Eine am Ende deutlich zu hohe Niederlage musste am Sonntag die 1. Mannschaft des TuS Westfalia Wethmar im Spiel gegen den DJK TuS Körne einstecken. Trotz einiger guter Chancen stand am Ende ein 0:3 zu Buche.

Die erste Halbzeit brachte für die Zuschauer auf der Anlage am Cappenberger See einige Highlights zu Tage. Körne hatte in dieser mehr Ballbesitz, wusste mit diesem aber nicht viel anzufangen. Ungefährliche Abschlüsse kamen zumeist nur aus der zweiten Reihe. Die erste Großchance des Spiels hatte Dennis Wagner, der diese aber alleinstehend vor dem Körner Schlussmann nicht nutzen konnte. Das Highlight des Spiels folgte dann nur kurz darauf, als eine missratene Klärungsaktion bei einem DJK-Akteur landete, der den Ball dann per Volleyschuss unhaltbar für TuS-Schlussmann Özdemir in die Maschen hämmerte (12.). Nach dem Körner Führungstreffer hatte wiederum Wagner die Gelegenheiten, den Ausgleich zu erzielen. Dabei scheiterte er aber gleich zwei Mal am erneut gut reagierenden DJK-Keeper. Auch die Gäste kamen noch zu einigen Möglichkeiten, spielten diese am Ende aber entweder nicht gut aus oder hatten Pech bei ihren Abschlüssen.
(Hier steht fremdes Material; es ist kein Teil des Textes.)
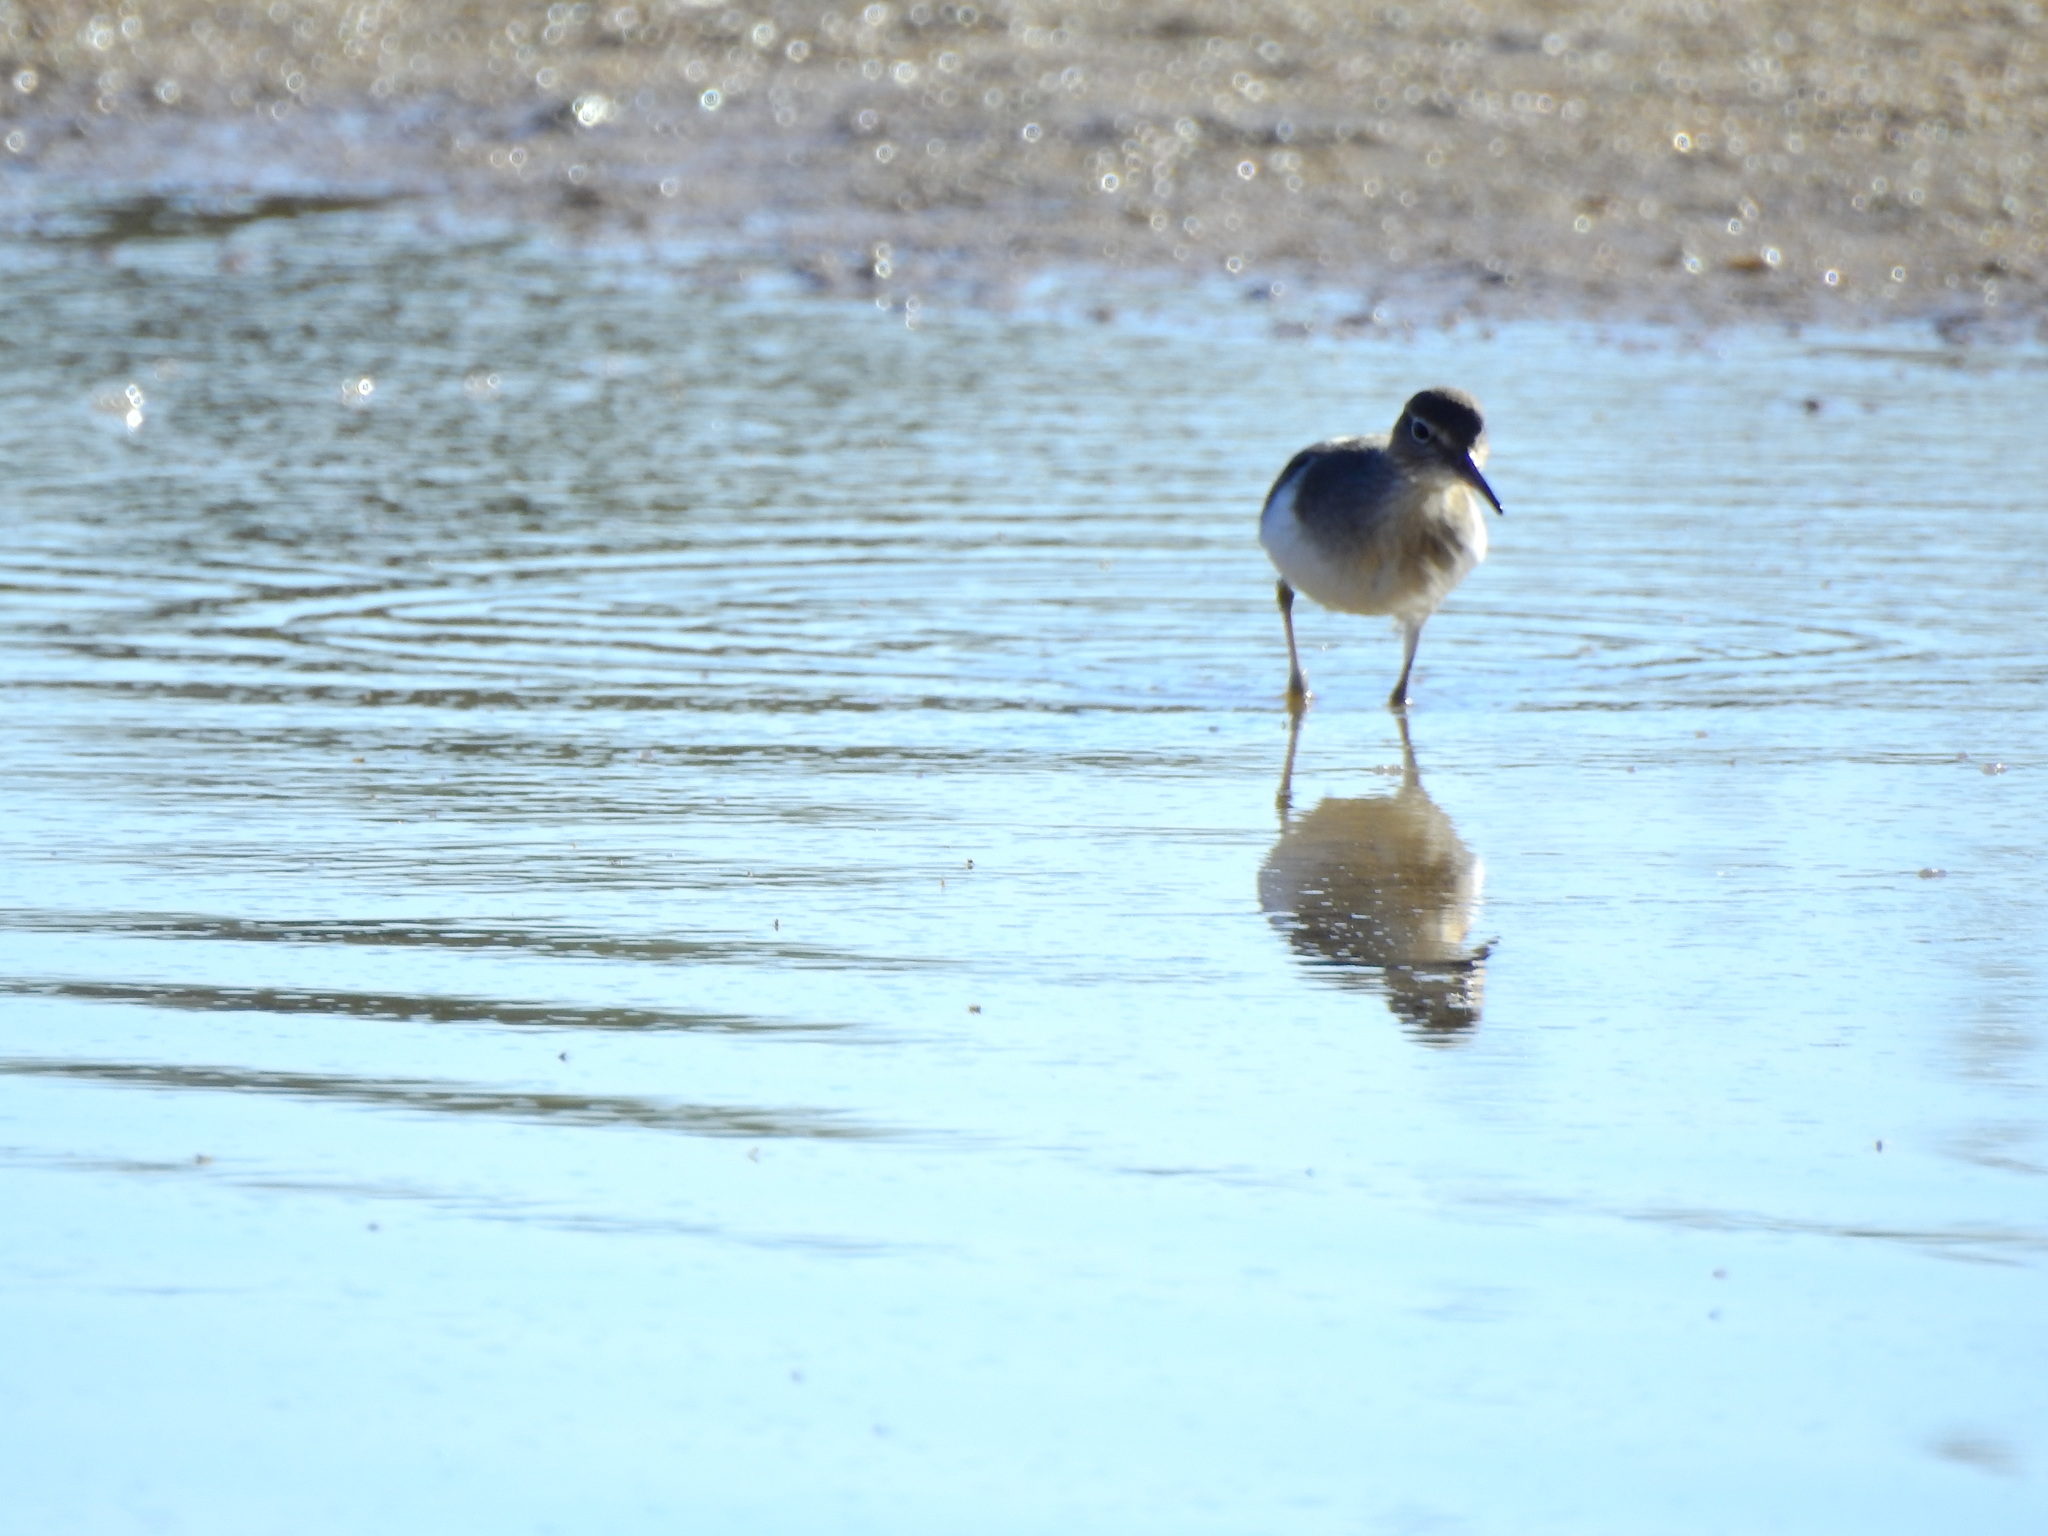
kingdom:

In der zweiten Halbzeit machte die Koch-Elf dann mehr Druck und brachte den Gegner damit an den Rand der Unzufriedenheit. Die dickste Chance zum Ausgleich hatte dann Kai Schinck. Schinck: Er wurde in der Box von Nico Voigt freigespielt und schloss dann unbedrängt ab. Ein DJK-Verteidiger rettete dann aber für seinen bereits geschlagenen Torwart noch auf der Linie. Eine weitere bittere Pille mussten die Grün-Weißen dann schlucken, als Arne Wilberg Mitte der zweiten Halbzeit verletzungsbedingt vom Feld musste. In der Schlussviertelstunde schmiss die Westfalia dann alles nach vorn, um zumindest noch den Ausgleichstreffer zu erzielen. Körne verteidigte das dann aber auch routiniert, sodass sich den Mannen vom Cappenberger See nicht mehr viele Räume und Möglichkeiten boten. Das Spiel entschieden die Gäste dann mit zwei Treffern nach dem gleichen Muster innerhalb von zwei Minuten. Die Räume im Rücken der hochstehenden Wethmarer Abwehr bespielte Körne mit langen Bällen, sodass der Angreifer frei aufs Tor zugehen konnte. Beim zweiten Treffer nutzte der Angreifer die Möglichkeit selbst, während er beim dritten Treffer auf seinen mitgelaufenen Mitspieler querlegte, der den Ball nur noch einzuschieben brauchte. „Das Ergebnis ist eindeutig zu hoch. Wir machen wieder hundertprozentige Möglichkeiten nicht. Unsere Angriffsreihe ist einfach nicht gefährlich genug“, analysierte Trainer Steven Koch.